Well, I’m a Māori everything. I’m a father, I’m a husband, I’m a friend. Everything that I do goes back to my DNA and my whakapapa [lineage]. So that’s just how I view my identity and my world. In terms of categorizing it, I don’t put anything in front of who I am as a storyteller. I’m an actor, I’m a director. I follow the stories that sort of haunt me more than anything. They all have something to do with my experience and how I see the world through my identity and my life—past, present and hopefully future.
In terms of the cast, Matthias Luafutu [who plays Mandrake’s sidekick Tubs], he’s Samoan. Miriama McDowell [who plays Jill, the mother of the family] is Māori. I knew that this story, in the way that I wanted to tell it, was always going to feature Māori in some respect. Both the ‘couples’, I suppose you could say—Hoaggie [Erik Thomson] and Jill on one side and Tubs and Mandrake on the other—I knew one of each would be of a [different] culture. So I knew I wanted to mirror that.
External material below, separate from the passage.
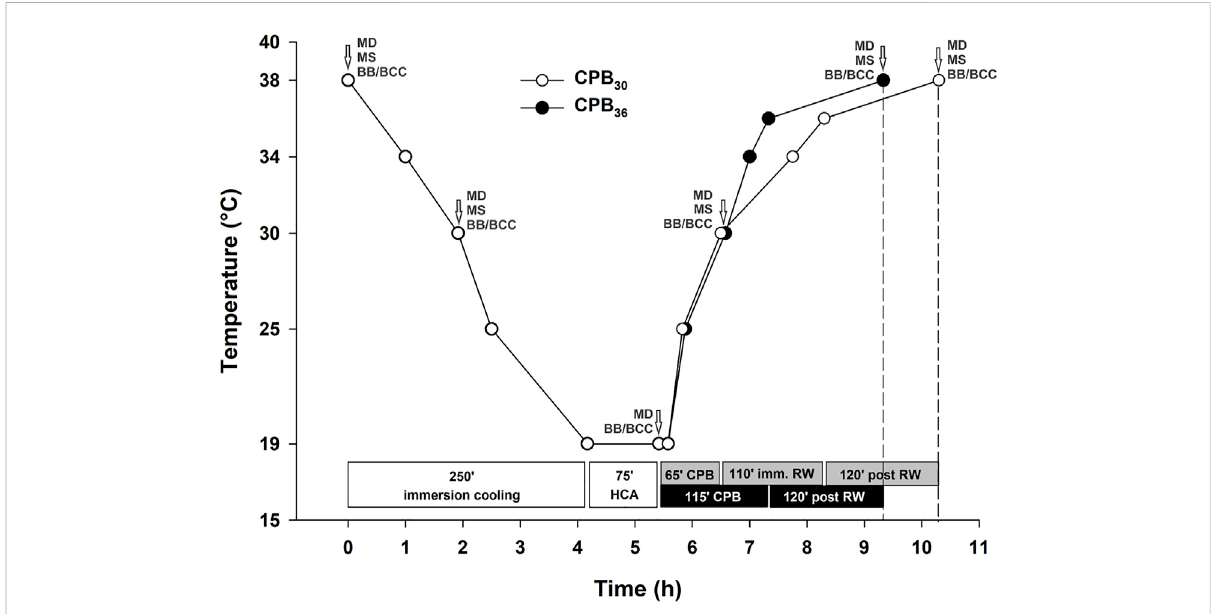
FIGURE 1 Experimental protocol. HCA – hypothermic cardiac arrest; CPB – cardiopulmonary bypass; RW – rewarming; imm. RW – immersion rewarming; MD – microdialysis; MS – microspheres; BB/BCC blood biochemistry/blood cells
Probably more than anything, I knew if I had to choose one role that was going to be played by a Māori actor, it was definitely going to be Jill, because for me, Jill’s the character that really is the emotional core and our conduit to the story. Her relationship with the audience, we have to be with her—a strong middle-class working mother who has a sort of a joy-ness at the beginning of the film and then goes through quite a number of different emotions and realizations as it goes along.
Those are sometimes the roles that Māori actors, I often feel, don’t get a look at usually. That’s normally a different kind of actor that gets those kinds of roles. And then obviously when Miriama McDowell auditions for you it’s just a no-brainer, because she can play absolutely anything and everything. I have a strong relationship with Miriama from drama-school days, so I knew how to work with her on that.